Today we remember the triumphant entry of Jesus Christ into the city of Jerusalem one week before He would be handed over to evil men to be crucified. The people cried hosannas as He rode in on the foal of a donkey, and they cast their coats and palm branches onto the road for the foal to walk on. But as they cried hosannas, they did not understand what they were saying. They spoke in the passions of their darkened minds, just as our culture so often does. We use words without understanding the gravity of their meaning, and this cry of hosanna was just such a word for those who welcomed Christ into Jerusalem.

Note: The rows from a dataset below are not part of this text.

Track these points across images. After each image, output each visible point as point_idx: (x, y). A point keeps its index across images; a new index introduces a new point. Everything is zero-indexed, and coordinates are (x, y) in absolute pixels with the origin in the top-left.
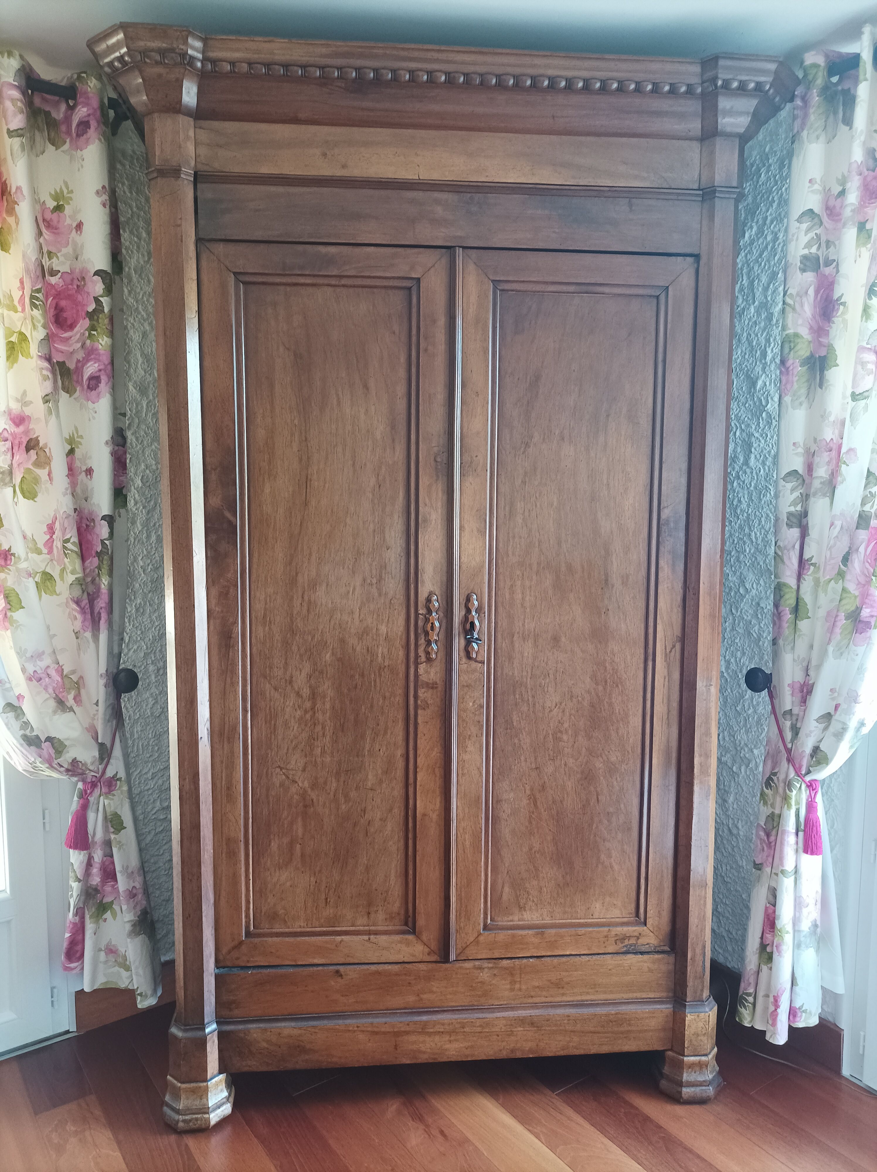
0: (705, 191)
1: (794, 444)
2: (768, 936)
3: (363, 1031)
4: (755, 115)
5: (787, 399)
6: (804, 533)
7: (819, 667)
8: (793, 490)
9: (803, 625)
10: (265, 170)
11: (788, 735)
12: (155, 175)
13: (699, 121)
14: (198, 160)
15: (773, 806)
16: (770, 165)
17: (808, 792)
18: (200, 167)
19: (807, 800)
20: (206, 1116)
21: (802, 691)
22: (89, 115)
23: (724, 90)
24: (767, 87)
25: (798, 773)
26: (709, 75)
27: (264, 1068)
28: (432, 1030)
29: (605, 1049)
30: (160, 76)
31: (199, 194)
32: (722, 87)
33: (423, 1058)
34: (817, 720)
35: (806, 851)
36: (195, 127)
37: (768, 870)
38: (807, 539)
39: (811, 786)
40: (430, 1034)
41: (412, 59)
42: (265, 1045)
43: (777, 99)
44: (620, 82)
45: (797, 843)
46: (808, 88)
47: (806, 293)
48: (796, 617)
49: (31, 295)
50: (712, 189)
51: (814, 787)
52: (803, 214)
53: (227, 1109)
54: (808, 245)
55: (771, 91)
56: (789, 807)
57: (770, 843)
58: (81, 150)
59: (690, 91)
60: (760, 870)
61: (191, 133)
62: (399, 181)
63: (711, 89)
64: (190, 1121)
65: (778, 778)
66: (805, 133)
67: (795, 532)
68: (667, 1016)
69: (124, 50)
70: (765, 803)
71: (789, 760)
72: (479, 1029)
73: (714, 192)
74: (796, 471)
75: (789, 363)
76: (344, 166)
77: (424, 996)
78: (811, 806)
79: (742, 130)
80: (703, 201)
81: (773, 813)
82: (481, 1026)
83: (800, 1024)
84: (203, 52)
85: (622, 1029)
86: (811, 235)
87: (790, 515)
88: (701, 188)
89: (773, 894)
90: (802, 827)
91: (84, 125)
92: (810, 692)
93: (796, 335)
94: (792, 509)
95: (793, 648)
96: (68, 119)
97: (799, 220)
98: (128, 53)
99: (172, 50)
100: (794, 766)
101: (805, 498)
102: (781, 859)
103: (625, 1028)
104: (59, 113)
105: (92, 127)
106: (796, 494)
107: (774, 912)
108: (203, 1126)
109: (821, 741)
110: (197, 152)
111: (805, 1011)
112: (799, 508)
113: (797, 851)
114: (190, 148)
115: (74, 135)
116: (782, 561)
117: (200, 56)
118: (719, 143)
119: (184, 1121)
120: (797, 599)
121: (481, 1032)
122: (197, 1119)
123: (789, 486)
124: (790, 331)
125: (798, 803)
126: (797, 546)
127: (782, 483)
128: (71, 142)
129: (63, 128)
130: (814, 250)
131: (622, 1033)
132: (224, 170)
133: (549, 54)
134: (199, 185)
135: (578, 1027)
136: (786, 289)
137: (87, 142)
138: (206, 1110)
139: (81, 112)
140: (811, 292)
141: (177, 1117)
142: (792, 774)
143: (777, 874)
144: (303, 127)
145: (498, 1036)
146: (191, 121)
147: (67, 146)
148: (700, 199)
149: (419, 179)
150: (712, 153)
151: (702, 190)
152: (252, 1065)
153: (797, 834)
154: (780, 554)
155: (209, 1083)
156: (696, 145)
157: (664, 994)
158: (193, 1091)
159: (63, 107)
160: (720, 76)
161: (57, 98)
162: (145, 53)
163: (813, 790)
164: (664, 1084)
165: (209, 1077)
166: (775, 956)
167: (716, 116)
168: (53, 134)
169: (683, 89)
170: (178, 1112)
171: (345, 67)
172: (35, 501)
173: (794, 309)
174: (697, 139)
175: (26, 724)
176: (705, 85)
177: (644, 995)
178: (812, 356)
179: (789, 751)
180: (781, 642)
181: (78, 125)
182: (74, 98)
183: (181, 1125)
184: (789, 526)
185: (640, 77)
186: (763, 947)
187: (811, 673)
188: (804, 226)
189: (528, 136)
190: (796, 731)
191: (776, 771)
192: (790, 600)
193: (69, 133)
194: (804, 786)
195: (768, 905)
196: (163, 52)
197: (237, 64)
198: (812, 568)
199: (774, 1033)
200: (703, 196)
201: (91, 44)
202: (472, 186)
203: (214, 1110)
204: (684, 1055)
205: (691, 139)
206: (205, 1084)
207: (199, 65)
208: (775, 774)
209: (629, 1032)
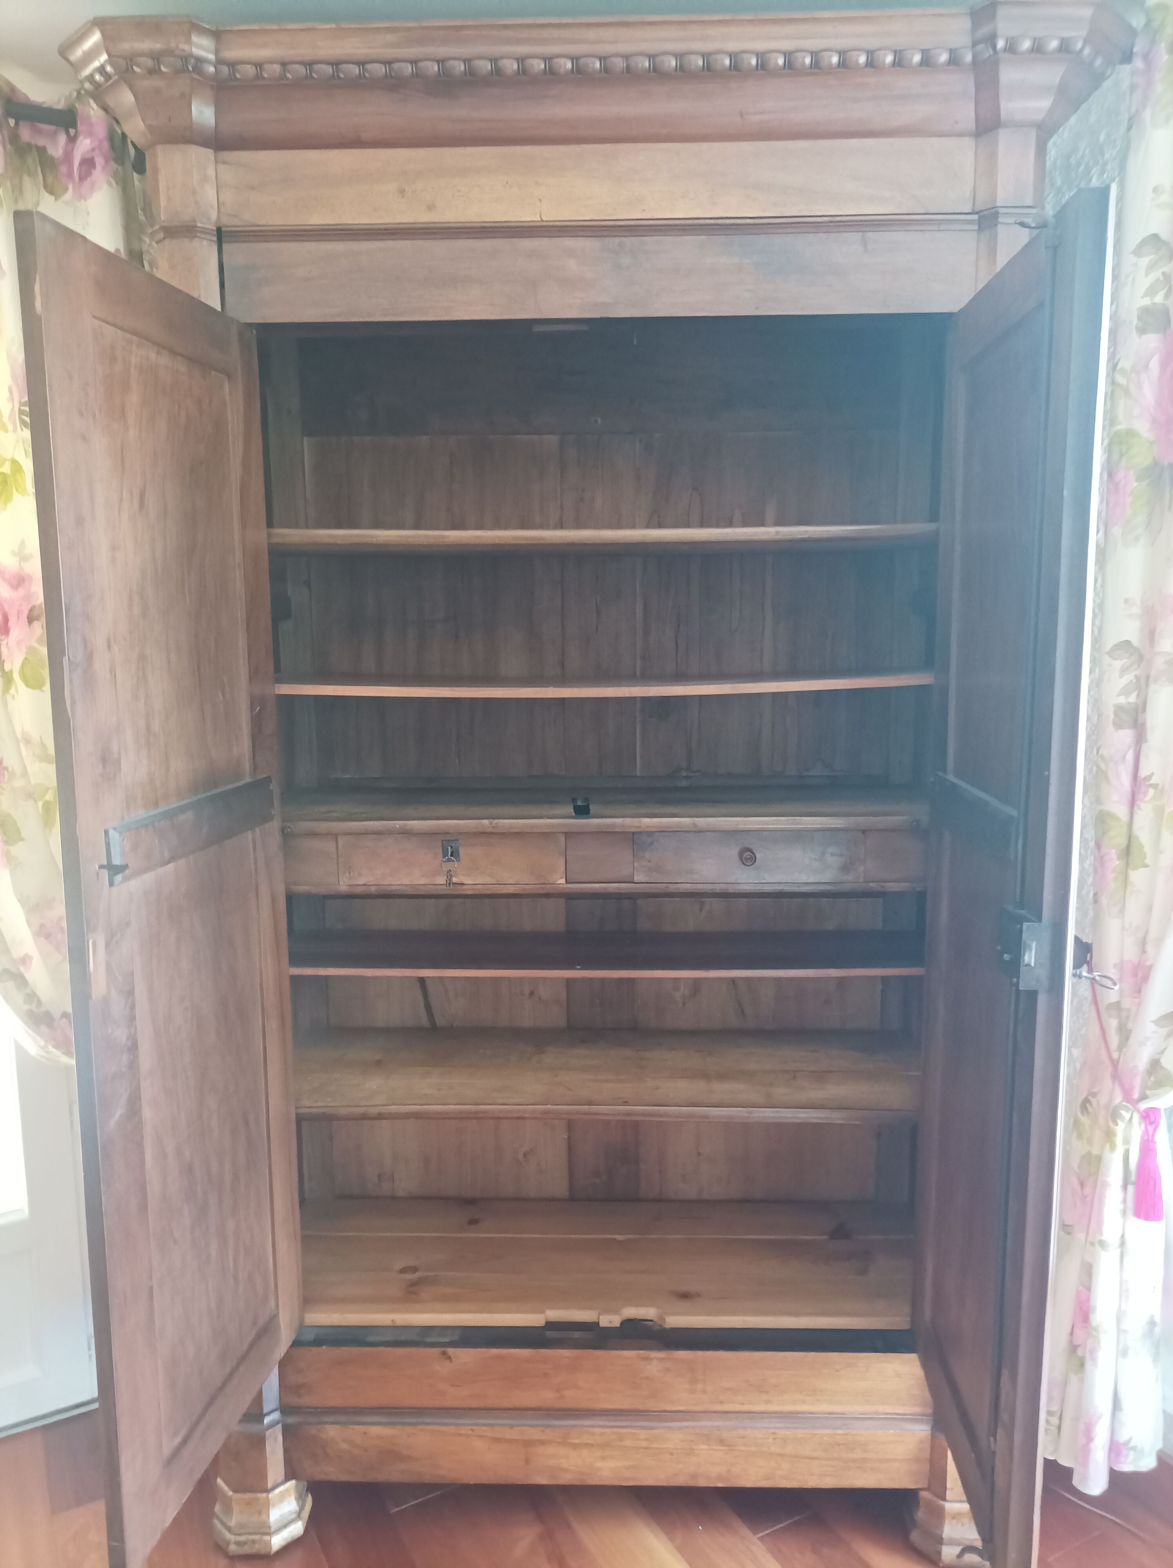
0: (982, 214)
1: (1126, 601)
2: (1079, 1333)
3: (481, 1437)
4: (1062, 90)
5: (1116, 531)
6: (1140, 738)
7: (1160, 941)
8: (1123, 671)
9: (1137, 876)
10: (317, 219)
11: (1114, 1040)
12: (161, 235)
13: (972, 106)
14: (222, 210)
15: (1090, 1141)
16: (1105, 164)
17: (1143, 1126)
18: (225, 221)
19: (1142, 1138)
20: (267, 1538)
21: (1135, 975)
22: (93, 150)
23: (1007, 55)
24: (1079, 45)
25: (1127, 1096)
26: (985, 30)
27: (344, 1477)
28: (576, 1441)
29: (829, 1482)
30: (157, 91)
31: (225, 260)
32: (1005, 50)
33: (566, 1479)
34: (1157, 1022)
35: (1138, 1214)
36: (216, 162)
37: (1081, 1236)
38: (1144, 748)
39: (1150, 1117)
40: (575, 1446)
41: (518, 41)
42: (345, 1446)
43: (1098, 62)
44: (842, 53)
45: (1125, 1201)
46: (1153, 42)
47: (1147, 366)
48: (1127, 865)
49: (20, 409)
50: (993, 211)
51: (1152, 1119)
52: (1144, 242)
53: (297, 1529)
54: (1151, 291)
55: (1087, 51)
56: (1113, 1147)
57: (1085, 1197)
58: (85, 200)
59: (954, 61)
60: (1069, 1234)
61: (211, 172)
62: (513, 224)
63: (987, 55)
64: (245, 1543)
65: (1098, 1101)
66: (1147, 114)
67: (1126, 736)
68: (922, 1442)
69: (104, 57)
70: (1080, 1137)
71: (1116, 1076)
72: (644, 1444)
73: (996, 215)
74: (1128, 642)
75: (1120, 475)
76: (431, 208)
77: (568, 1393)
78: (1148, 1148)
79: (1040, 117)
80: (980, 230)
81: (1089, 1154)
82: (647, 1440)
83: (1127, 1466)
84: (217, 52)
85: (853, 1456)
86: (1156, 274)
87: (1119, 708)
88: (976, 210)
89: (1088, 1271)
90: (1133, 1178)
91: (88, 163)
92: (1146, 978)
93: (1131, 433)
94: (1122, 700)
95: (1122, 911)
96: (68, 156)
97: (1138, 252)
98: (110, 61)
99: (169, 53)
100: (1122, 1086)
101: (1142, 685)
102: (1100, 1224)
103: (858, 1454)
104: (57, 148)
105: (98, 165)
106: (1130, 677)
107: (1088, 1299)
108: (263, 1552)
109: (1162, 1052)
110: (221, 200)
111: (1134, 1449)
112: (1132, 699)
113: (1124, 1213)
114: (210, 193)
115: (77, 178)
116: (1107, 778)
117: (211, 57)
118: (1004, 136)
119: (238, 1543)
120: (1130, 837)
121: (647, 1448)
122: (254, 1542)
123: (1118, 664)
124: (1122, 427)
125: (1127, 1141)
126: (1130, 757)
127: (1107, 659)
128: (74, 187)
129: (63, 169)
130: (1159, 298)
131: (854, 1461)
132: (259, 223)
133: (728, 17)
134: (225, 246)
135: (789, 1450)
136: (1116, 361)
137: (92, 188)
138: (267, 1531)
139: (84, 145)
140: (1155, 364)
141: (229, 1536)
142: (1118, 1099)
143: (1093, 1244)
144: (370, 152)
145: (672, 1454)
146: (209, 153)
147: (69, 195)
148: (976, 227)
149: (542, 221)
150: (992, 157)
151: (977, 213)
152: (332, 1472)
153: (1125, 1187)
154: (1103, 767)
155: (271, 1495)
156: (969, 144)
157: (918, 1410)
158: (249, 1503)
159: (62, 139)
160: (1000, 32)
161: (53, 128)
162: (131, 59)
163: (1151, 1123)
164: (915, 1536)
165: (269, 1486)
166: (1088, 1364)
167: (997, 97)
168: (50, 179)
169: (944, 57)
170: (229, 1529)
171: (421, 60)
172: (43, 691)
173: (1127, 392)
174: (970, 135)
175: (32, 997)
176: (980, 47)
177: (889, 1409)
178: (1156, 464)
179: (1115, 1064)
180: (1104, 900)
181: (81, 164)
182: (74, 125)
183: (233, 1548)
184: (1118, 726)
185: (872, 43)
186: (1073, 1348)
187: (1150, 949)
188: (1145, 261)
189: (705, 145)
190: (1125, 1033)
191: (1095, 1090)
192: (1116, 838)
193: (70, 175)
194: (1136, 1117)
195: (1081, 1288)
196: (157, 57)
197: (266, 66)
198: (1151, 791)
199: (1085, 1478)
200: (980, 222)
201: (64, 51)
202: (622, 226)
203: (279, 1530)
204: (944, 1499)
205: (960, 135)
206: (264, 1495)
207: (212, 69)
208: (1094, 1095)
209: (865, 1460)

Hosanna is most often used as a declaration of praise and adoration, but it has a much deeper meaning, and in this case, a rather ironic meaning. Hosanna is an abbreviation of the Hebrew phrase hosi a-nna, meaning "save, we pray." We see it used in passages such as Psalm 118:25: "Save us, we pray, O LORD!"

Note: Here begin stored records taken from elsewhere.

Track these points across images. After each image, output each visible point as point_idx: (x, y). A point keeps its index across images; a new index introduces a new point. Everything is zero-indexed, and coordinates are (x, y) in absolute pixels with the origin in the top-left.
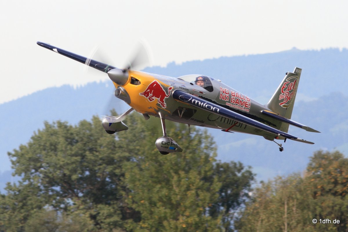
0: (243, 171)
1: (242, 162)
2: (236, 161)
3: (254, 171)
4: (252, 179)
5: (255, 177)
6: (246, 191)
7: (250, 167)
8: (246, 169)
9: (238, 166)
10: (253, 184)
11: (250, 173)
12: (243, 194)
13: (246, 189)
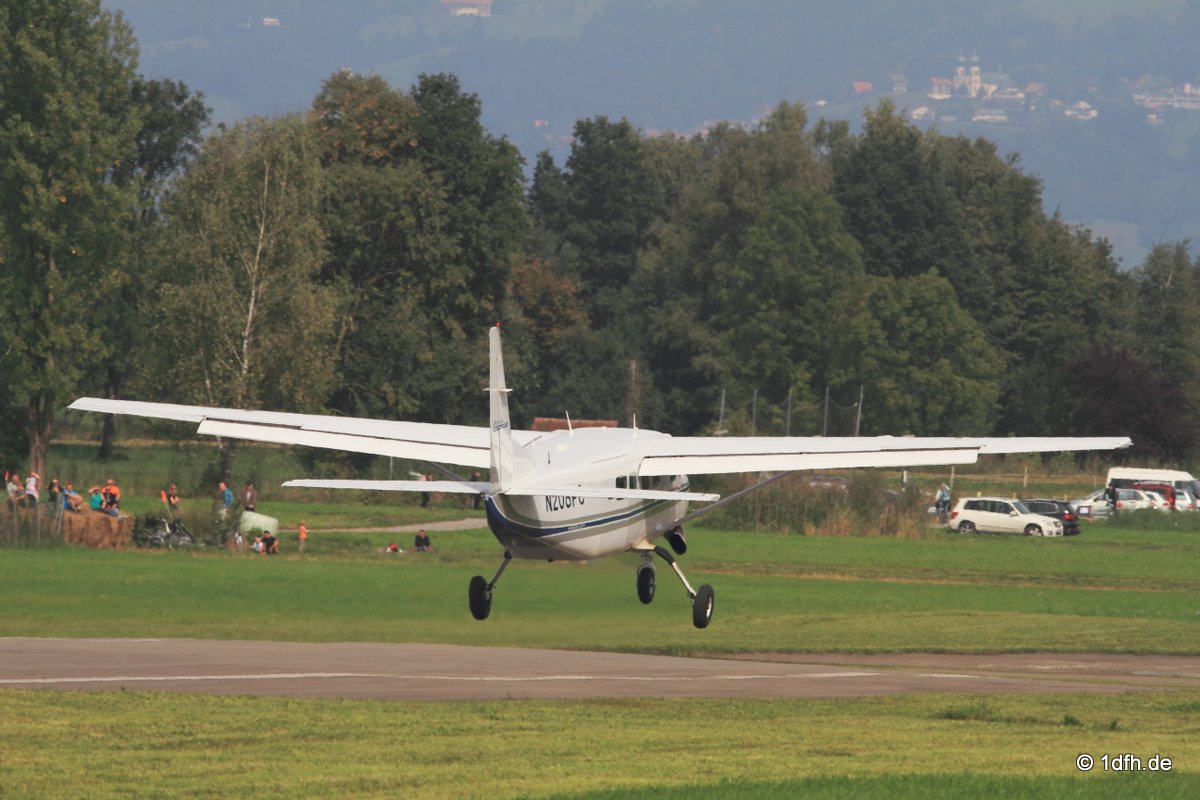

The throngs that welcomed Christ into Jerusalem were not simply chanting His praises, they were crying out for salvation. Would He deliver them? We know that He granted their plea, but not in the manner they expected. He did not rise up and take His rightful place on the palace throne, nor did He seek to overthrow the Roman stronghold in Israel. No, He rode into Jerusalem on a lowly donkey to challenge a far greater enemy. Five days later He would breathe His last upon a criminal's cross, and in three days He would rise from the grave triumphant, not over men, but over sin and death and Satan. Hosanna, we cry today, and may it not be in vain, for He has provided the promised salvation!